The Halls and their wildlife refuge have been a staple tourist attraction in Wilmington, a town of about 775 people and home of Whiteface Mountain. Steve is often known as the “wolf man” and often writes for Adirondack Almanack about wildlife. But the refuge has also received criticism for its operations. The refuge’s mission is wildlife rescue, rehabilitation and release, but past state investigations have found the Halls in violation of the releasing and rehabbing parts. Two resident bears have also escaped the refuge twice, most recently this summer.
In response to a request for information on any enforcement regarding the bear escapes, the DEC said it “has taken action against Wendy Hall to address years of non-compliance with prior state enforcement actions, as well as repeated and ongoing violations of state and federal laws, regulations, and license conditions that are in place to protect public safety, native wildlife, and the animals in a rehabilitator’s care.”
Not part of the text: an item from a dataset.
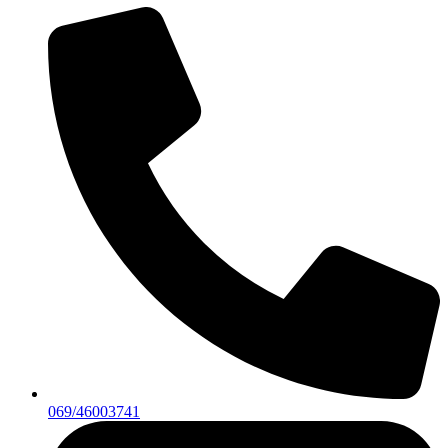
069/46003741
It is nearly the same statement DEC sent to Adirondack Explorer last year, after Wendy Hall was issued state and federal violations.
In its latest enforcement, the DEC told Wendy Hall they intended to revoke her last two licenses for possession and exhibition of regulated species. In mid-July there was supposed to be a revocation hearing, but DEC said Hall voluntarily surrendered her remaining licenses prior to it happening.
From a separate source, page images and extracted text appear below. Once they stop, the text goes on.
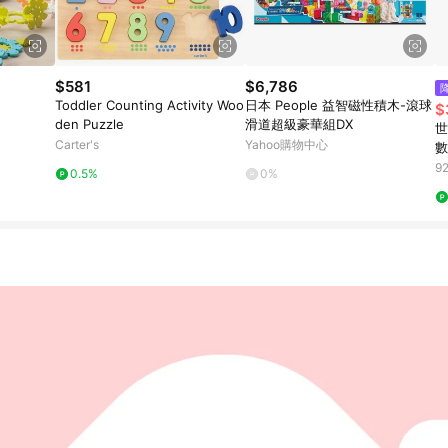
$581
$6,786
Toddler Counting Activity Woo
日本 People 益智磁性積木-滾球
$
den Puzzle
滑道超級豪華組DX
世
Carter's
Yahoo購物中心
數
9
0.5%
0%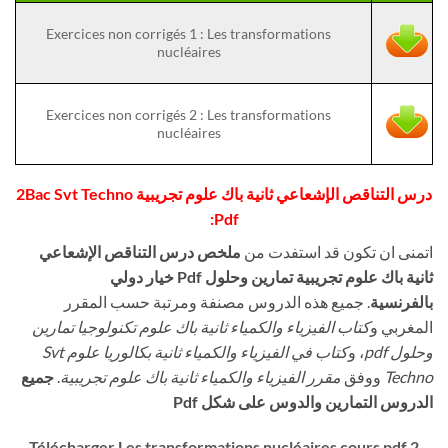
Exercices non corrigés 1 : Les transformations
nucléaires
Exercices non corrigés 2 : Les transformations
nucléaires
درس التناقص الإشعاعي ثانية باك علوم تجريبية 2Bac Svt Techno
Pdf:
اتمنى ان تكون قد استفدت من
ملخص درس التناقص الإشعاعي
ثانية باك علوم تجريبية تمارين وحلول Pdf خيار دولي
بالفرنسية
. جميع هذه الدروس مصنفة ومرتبة حسب المقرر
المغربي و
كتاب الفيزياء والكمياء ثانية باك علوم تكنولوجيا تمارين
وحلول pdf
، و
كتاب في الفيزياء والكمياء ثانية بكالوريا علوم Svt
Techno
ووفق
مقرر الفيزياء والكمياء ثانية باك علوم تجريبية
.
جميع
الدروس التمارين والدوس على شكل Pdf
Télécharger Les transformations nucléaires cours pdf 2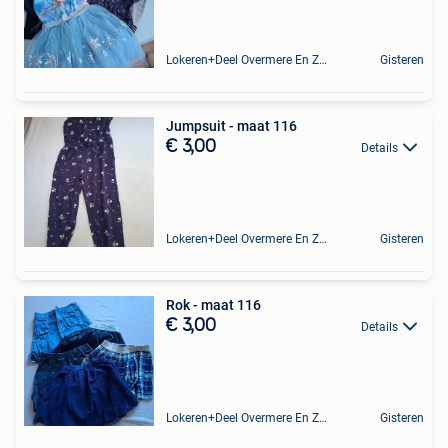
Lokeren+Deel Overmere En Zele
Gisteren
Jumpsuit - maat 116
€ 3,00
Details
Lokeren+Deel Overmere En Zele
Gisteren
Rok - maat 116
€ 3,00
Details
Lokeren+Deel Overmere En Zele
Gisteren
The state-regulated species she is required to transfer within 90 days of July 26 are two wolves; two American black bears; two coyotes; one red fox; one gray fox; one fisher; one North American porcupine; one bobcat; and one eastern box turtle.
Wendy Hall is the only person at the refuge who had licenses and was authorized to possess DEC-regulated species for exhibition purposes, the DEC said. Steve Hall does not have any of those licenses, nor does anyone else affiliated with the refuge, DEC said in a follow-up email. It is not clear about what could happen to a few federally regulated species that primarily involved some birds.
In Nov. 2019, Wendy Hall was denied a renewal for her rehabilitation permit and license after the DEC and the U.S. Fish and Wildlife Service issued her a number of violations of the Migratory Bird Treaty Act and the Bald and Golden Eagle Protection Act that began around 2014.
Some of the issues, records show, include that the Halls were mingling educational birds that wouldn’t be released, with wild birds needing rehabilitation. At one point, more than a dozen of the birds intended for release were also on display to the public, which is against rehabilitation protocol because it can acclimate the birds to humans and make their release less successful. Wendy was also in violation for possessing eagles, which she did not report to U.S. Fish and Wildlife.
In February 2020, Wendy Hall was looking for homes for about a dozen birds. She had acknowledged the violations but in an interview with Adirondack Explorer had said she had nothing to hide.
“There’s a lot of bureaucracy involved,” she had said during the February 2020 interview. “I have had problems with compliance because I’m emotional, and I get very wrapped up in the environment, in what’s happening to species as a result of climate change, and again, this is not part of bureaucracy.”